== Material provided
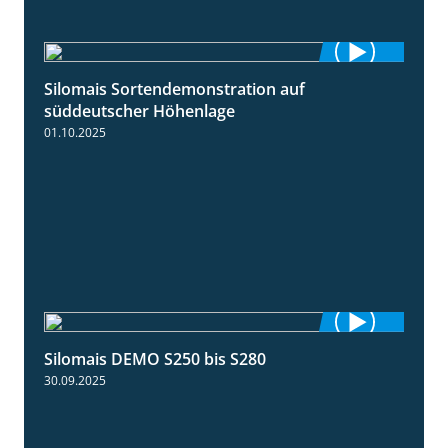
Silomais Sortendemonstration auf
7:04
süddeutscher Höhenlage
01.10.2025
Silomais DEMO S250 bis S280
9:58
30.09.2025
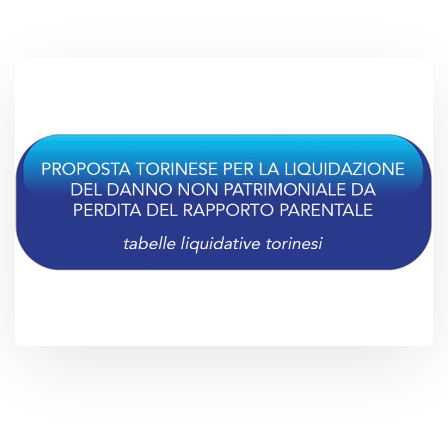
Proposta torinese per la liquidazione del
Danno non patrimoniale da perdita del
rapporto parentale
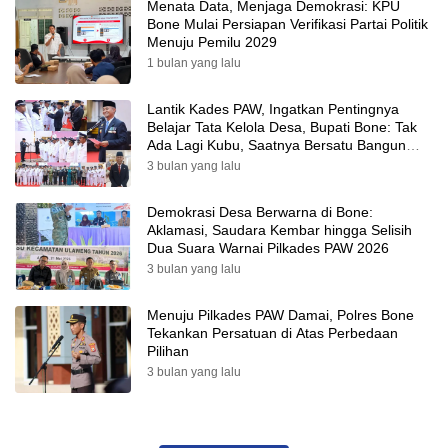
Menata Data, Menjaga Demokrasi: KPU
Bone Mulai Persiapan Verifikasi Partai Politik
Menuju Pemilu 2029
1 bulan yang lalu
Lantik Kades PAW, Ingatkan Pentingnya
Belajar Tata Kelola Desa, Bupati Bone: Tak
Ada Lagi Kubu, Saatnya Bersatu Bangun
Desa
3 bulan yang lalu
Demokrasi Desa Berwarna di Bone:
Aklamasi, Saudara Kembar hingga Selisih
Dua Suara Warnai Pilkades PAW 2026
3 bulan yang lalu
Menuju Pilkades PAW Damai, Polres Bone
Tekankan Persatuan di Atas Perbedaan
Pilihan
3 bulan yang lalu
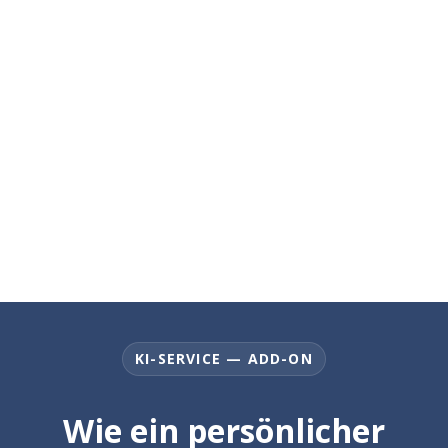
KI-SERVICE — ADD-ON
Wie ein persönlicher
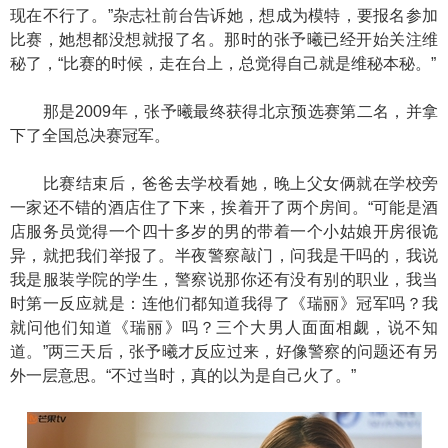
现在不行了。”杂志社前台告诉她，想成为模特，要报名参加
比赛，她想都没想就报了名。那时的张予曦已经开始关注维
秘了，“比赛的时候，走在台上，总觉得自己就是维秘本秘。”
那是2009年，张予曦最终获得北京预选赛第二名，并拿
下了全国总决赛冠军。
比赛结束后，爸爸去学校看她，晚上父女俩就在学校旁
一家还不错的酒店住了下来，挨着开了两个房间。“可能是酒
店服务员觉得一个四十多岁的男的带着一个小姑娘开房很诡
异，就把我们举报了。半夜警察敲门，问我是干吗的，我说
我是服装学院的学生，警察说那你还有没有别的职业，我当
时第一反应就是：连他们都知道我得了《瑞丽》冠军吗？我
就问他们知道《瑞丽》吗？三个大男人面面相觑，说不知
道。”两三天后，张予曦才反应过来，好像警察的问题还有另
外一层意思。“不过当时，真的以为是自己火了。”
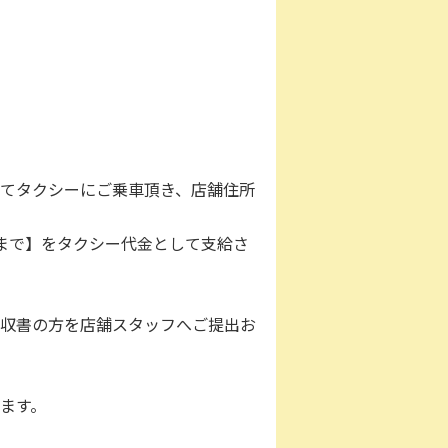
てタクシーにご乗車頂き、店舗住所
円まで】をタクシー代金として支給さ
収書の方を店舗スタッフへご提出お
ます。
====
_About this task_
Filter the entries above and keep only the lines with the word "Demokrasi".

_Answer area_
Menata Data, Menjaga Demokrasi: KPU
Demokrasi Desa Berwarna di Bone:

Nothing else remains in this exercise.